> _Passage provided_
######

So, begins Hymn 117 in the Episcopal Hymnal. This morning I want, in fact, to do what this hymn directs: to sing a song of Mary. In churches reformed in the 16 century — for us, the Anglican Church — Mary does not get the press she receives in the Roman Catholic and Eastern Orthodox Churches. But that does not make her unimportant or dispensable. She remains an absolute necessity. No Mary. No Son of God in flesh made. No bridge joining heaven and earth. No salvation of the world. No hope and help for the individual struggling from some addition or sin.
For this reason, I want this morning to sing a song of Mary, the God bearer, Theotokos, as she is called in the Greek church tradition. In particular, I want to speak to you on the subject of Mary and the Word of God . . . ‘Word of God’ here having a double meaning, as I will go on to show.
We turn first to Mary and the Written Word, the Bible. Today, after all, is Bible Sunday, a day on which we give thanks to God for His written revelation and for all the blessings that have come about as a result of having an open Bible since at least the time of the Reformation of the 16th century.
But, what about Mary and the Bible? Did she in fact know the Written Word of God? Of course, it goes without saying that for Mary that Word would have been the Hebrew scriptures, our Old Testament. Back to our question? Did Mary know the Bible? I want to suggest that not only did she know it, she knew it well.
A friend of mine is of Sicilian descent and has family members who are devout Roman Catholics. The older ones, she says, are very reluctant to read the Bible. “Why should I read the Bible? The priest tells me everything I need to know,” they say. This generation, you see, grew up at time when the Bible was something of a closed book in the Roman Catholic Church. Thankfully much of that reluctance has gone away. Roman Catholics are now encouraged to read the Bible, as I understand it.
Returning to Mary. Clearly, for Mary the Bible was an open book, not a closed one. How do I know? What are the clues? The first comes from her response to Gabriel’s message, the message which said she was to be the mother of the Messiah. It is obvious she knew what Gabriel was talking about. The hope given in scripture of a coming King out of David’s line was her hope.
I would want to argue further that her knowledge of scripture enabled her to say yes to God’s call quickly and decisively. How so? Well, in this way: God’s faithfulness in the past as detailed in the Bible served as a powerful incentive to trust Him in the present. She could therefore say: “Behold the handmaid of the Lord; be it unto me according to thy word.”
The same thing is true in our lives. The better we know the scriptures, the better we know the character of God, and thus the better able we are to put ourselves confidently in His hands. To entrust our very souls and bodies to Him.

######

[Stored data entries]
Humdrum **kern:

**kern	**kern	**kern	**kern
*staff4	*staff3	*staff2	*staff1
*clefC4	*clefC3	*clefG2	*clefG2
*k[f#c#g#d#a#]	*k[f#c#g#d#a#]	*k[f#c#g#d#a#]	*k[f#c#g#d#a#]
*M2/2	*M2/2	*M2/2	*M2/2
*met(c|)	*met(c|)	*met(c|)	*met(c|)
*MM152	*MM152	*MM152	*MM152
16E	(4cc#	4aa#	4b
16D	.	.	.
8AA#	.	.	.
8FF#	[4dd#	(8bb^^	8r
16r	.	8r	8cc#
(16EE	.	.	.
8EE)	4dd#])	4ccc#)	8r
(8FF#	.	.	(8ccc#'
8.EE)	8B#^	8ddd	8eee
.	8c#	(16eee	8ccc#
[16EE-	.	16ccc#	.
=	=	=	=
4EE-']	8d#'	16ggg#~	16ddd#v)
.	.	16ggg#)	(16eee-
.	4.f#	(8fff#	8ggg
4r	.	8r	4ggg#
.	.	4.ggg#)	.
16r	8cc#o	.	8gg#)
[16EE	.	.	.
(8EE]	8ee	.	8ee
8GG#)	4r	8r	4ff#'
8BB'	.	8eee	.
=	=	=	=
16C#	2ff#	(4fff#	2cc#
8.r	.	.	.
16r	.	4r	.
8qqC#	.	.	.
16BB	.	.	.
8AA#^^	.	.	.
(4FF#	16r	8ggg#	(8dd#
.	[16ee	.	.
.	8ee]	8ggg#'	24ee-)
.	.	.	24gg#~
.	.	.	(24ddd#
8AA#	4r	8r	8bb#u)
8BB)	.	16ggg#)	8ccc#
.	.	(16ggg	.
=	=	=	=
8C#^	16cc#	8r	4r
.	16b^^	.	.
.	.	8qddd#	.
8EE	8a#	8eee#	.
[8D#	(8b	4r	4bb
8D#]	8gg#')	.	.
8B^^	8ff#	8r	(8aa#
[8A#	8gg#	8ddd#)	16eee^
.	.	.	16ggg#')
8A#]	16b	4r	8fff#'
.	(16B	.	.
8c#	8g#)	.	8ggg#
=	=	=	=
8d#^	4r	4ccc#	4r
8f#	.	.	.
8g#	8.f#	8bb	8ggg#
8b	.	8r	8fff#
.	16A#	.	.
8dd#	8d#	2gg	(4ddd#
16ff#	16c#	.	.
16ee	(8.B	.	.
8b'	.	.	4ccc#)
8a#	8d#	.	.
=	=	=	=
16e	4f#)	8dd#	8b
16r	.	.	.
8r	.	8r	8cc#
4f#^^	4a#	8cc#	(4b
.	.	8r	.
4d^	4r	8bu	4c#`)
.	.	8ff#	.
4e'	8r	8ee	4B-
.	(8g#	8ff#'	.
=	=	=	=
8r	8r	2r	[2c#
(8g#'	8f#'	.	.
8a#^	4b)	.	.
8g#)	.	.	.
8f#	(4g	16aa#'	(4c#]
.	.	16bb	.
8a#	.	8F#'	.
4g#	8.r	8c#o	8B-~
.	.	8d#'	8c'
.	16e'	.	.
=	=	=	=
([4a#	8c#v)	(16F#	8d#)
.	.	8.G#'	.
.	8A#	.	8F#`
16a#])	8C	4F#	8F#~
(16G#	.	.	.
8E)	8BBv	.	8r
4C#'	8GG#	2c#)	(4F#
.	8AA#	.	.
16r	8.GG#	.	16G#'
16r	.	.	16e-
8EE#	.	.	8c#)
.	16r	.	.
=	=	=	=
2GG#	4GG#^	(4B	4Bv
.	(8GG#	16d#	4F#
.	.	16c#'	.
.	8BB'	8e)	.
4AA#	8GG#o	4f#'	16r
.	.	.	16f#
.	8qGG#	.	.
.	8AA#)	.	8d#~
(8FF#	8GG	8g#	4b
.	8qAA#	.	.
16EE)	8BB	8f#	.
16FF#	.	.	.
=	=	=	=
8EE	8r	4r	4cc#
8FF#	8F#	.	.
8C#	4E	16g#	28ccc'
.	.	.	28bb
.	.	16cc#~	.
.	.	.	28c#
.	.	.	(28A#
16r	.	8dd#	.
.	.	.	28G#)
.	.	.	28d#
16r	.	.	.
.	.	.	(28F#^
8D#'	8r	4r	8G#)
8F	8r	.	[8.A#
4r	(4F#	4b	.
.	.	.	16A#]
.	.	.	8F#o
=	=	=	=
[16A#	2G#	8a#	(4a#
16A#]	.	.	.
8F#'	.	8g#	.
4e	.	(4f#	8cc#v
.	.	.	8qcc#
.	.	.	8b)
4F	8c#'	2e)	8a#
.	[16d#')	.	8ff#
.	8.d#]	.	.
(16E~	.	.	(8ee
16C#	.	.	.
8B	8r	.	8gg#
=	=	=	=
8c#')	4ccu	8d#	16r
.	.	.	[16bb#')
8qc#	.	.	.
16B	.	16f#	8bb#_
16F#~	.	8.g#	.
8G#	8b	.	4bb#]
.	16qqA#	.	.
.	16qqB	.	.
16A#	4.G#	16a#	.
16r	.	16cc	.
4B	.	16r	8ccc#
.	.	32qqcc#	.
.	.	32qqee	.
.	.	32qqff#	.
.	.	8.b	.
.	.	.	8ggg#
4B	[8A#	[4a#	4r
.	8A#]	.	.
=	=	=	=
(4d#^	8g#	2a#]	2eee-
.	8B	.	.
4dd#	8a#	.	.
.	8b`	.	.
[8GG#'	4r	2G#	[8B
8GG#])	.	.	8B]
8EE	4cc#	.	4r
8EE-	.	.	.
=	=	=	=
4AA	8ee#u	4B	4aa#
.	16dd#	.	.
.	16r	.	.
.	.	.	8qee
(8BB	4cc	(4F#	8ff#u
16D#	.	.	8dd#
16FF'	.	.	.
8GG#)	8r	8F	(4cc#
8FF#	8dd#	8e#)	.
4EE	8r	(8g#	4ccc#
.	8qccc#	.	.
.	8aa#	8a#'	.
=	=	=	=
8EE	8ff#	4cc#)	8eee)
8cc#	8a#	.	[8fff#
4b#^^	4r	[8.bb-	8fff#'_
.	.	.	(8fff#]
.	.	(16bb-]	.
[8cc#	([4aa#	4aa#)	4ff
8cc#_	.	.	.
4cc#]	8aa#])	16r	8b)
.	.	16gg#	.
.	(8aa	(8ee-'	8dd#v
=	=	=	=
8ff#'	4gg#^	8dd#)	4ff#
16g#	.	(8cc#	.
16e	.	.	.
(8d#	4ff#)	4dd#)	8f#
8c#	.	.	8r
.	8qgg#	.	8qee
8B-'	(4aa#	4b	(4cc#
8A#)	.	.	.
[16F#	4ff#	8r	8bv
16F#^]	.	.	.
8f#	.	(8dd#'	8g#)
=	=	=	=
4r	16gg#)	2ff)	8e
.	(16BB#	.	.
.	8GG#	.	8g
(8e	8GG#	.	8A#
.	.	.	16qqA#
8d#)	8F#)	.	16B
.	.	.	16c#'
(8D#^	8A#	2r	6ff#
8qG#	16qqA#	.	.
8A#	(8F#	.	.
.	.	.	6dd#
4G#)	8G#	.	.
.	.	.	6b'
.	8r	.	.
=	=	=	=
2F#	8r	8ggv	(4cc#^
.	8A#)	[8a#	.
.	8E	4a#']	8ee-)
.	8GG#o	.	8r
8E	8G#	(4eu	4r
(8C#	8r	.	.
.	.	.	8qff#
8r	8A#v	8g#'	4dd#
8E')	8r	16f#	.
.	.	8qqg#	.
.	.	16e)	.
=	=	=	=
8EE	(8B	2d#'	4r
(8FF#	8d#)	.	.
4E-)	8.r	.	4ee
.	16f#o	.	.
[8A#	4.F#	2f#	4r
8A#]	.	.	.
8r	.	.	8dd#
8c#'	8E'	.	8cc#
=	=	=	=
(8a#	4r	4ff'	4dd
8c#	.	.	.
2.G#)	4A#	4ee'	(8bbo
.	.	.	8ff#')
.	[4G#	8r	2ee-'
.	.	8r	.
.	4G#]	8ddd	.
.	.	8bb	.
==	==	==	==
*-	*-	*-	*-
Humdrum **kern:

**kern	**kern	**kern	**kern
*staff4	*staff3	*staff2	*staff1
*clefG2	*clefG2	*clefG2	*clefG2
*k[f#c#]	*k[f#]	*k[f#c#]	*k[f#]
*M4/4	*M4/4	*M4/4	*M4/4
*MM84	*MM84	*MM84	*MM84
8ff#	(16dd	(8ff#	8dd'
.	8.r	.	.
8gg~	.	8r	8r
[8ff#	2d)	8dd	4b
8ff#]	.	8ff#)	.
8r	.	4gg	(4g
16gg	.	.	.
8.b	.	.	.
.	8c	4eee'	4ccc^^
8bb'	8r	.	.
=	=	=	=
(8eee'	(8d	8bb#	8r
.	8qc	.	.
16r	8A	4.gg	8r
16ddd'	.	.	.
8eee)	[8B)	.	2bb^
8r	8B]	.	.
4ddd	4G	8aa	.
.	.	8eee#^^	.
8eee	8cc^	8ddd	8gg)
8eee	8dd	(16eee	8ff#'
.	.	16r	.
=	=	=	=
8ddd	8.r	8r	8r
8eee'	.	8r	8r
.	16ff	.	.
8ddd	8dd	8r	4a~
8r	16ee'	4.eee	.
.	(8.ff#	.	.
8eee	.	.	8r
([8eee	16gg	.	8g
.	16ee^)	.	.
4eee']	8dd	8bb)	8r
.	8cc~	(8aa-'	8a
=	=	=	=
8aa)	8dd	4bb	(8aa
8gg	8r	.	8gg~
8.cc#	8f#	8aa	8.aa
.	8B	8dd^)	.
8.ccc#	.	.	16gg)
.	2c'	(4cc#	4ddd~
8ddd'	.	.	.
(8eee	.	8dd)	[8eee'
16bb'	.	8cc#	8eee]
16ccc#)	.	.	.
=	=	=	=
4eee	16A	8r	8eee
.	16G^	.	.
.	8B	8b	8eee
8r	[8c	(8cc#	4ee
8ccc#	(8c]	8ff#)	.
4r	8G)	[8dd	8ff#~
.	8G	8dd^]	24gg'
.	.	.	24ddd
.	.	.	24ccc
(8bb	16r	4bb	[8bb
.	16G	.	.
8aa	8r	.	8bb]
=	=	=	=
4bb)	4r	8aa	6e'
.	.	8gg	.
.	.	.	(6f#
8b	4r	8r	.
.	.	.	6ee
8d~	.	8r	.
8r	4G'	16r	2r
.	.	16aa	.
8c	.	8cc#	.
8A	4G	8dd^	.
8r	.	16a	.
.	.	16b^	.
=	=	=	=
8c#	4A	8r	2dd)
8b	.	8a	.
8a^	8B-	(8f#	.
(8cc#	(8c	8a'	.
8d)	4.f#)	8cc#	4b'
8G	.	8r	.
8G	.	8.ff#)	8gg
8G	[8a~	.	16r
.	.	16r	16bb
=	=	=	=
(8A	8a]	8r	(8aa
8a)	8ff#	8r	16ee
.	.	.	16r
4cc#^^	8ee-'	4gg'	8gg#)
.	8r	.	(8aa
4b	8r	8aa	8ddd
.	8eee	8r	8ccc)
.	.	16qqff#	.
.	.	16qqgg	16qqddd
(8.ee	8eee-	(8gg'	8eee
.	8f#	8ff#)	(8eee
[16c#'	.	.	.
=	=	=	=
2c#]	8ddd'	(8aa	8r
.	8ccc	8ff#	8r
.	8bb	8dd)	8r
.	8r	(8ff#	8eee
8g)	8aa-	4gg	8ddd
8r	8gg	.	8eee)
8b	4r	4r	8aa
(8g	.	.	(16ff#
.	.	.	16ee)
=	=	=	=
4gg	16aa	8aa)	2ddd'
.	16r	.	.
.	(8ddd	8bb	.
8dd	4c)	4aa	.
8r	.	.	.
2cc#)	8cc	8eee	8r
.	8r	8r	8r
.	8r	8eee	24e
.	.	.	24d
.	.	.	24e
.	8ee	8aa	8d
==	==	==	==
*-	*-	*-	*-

######

> _Questions to answer_
1. Please reproduce the sermon on Mary word for word, from "We turn first" up to and including "the 16th century.".
2. Carry on the sermon on Mary from its last sentence.

> _Answers provided_
1.
We turn first to Mary and the Written Word, the Bible. Today, after all, is Bible Sunday, a day on which we give thanks to God for His written revelation and for all the blessings that have come about as a result of having an open Bible since at least the time of the Reformation of the 16th century.

2.
We have found one clue that Mary knew her Bible. Is there another in today’s reading? I believe there is. It is the song that came pouring out of Mary’s mouth while she was at her cousin Elizabeth’s house. I am, of course, referring to the Magnificat, which gets its name from its opening words in Latin: “My soul doth magnify the Lord, and my spirit has rejoiced in God my saviour.” This song is saturated with scriptural allusions. One not steeped in the Bible could not possibly have come up with it.
One additional thought: Mary’s Magnificat is an act of worship . . . worship which flows from a knowledge of the scriptures. She remembers God’s promises, she sees that God is now fulfilling those promises, and she is moved to praise Him for His faithfulness, to worship Him.
That reminds me . . . Once a lady coming out of one of our services here at St. Luke said to me: “Since I have started reading the Bible and going to Bible study. I get so much more out of your sermons and worship.” Well, I think that is often the case. Familiarity with God’s Word encourages and enriches our worship of God. It was true in Mary’s life, and I think if we put it to the test, we shall find it to be so in our own lives.
Before I close, I want say one additional thing about Mary and the ‘Word of God’. This time I am using “Word of God” in a different context. The “Word” I am thinking of now is the Word Incarnate. “Word of the Father now in flesh appearing,” we sing in one of our Christmas carols.
Mary, I want to suggest, was not only a reader of God’s Word, she was a bearer of God’s Word. She brought this Word – the Incarnate Word — to the world. In her case, literally. You and I, I want to suggest, have a similar task. We too are called to bring the light and hope that comes from the Incarnate Word to the world, beginning with those who live in the shadow of this church.
Do you know anyone who is suffering at this time? Or who has lost hope? Do you know anyone who needs a Saviour, at any level? Do you know anyone who is alone and unloved at this time? If so, your task, my task, is to be a bearer of the Word Made Flesh. To bring His light, His love, His message of hope to this person and everyone with whom we come in contact.
May Mary’s response to God’s call be our response: “Be it unto me according to thy word.” Or, more simply: “Here I am. Use me.” This morning I sing a song of Mary.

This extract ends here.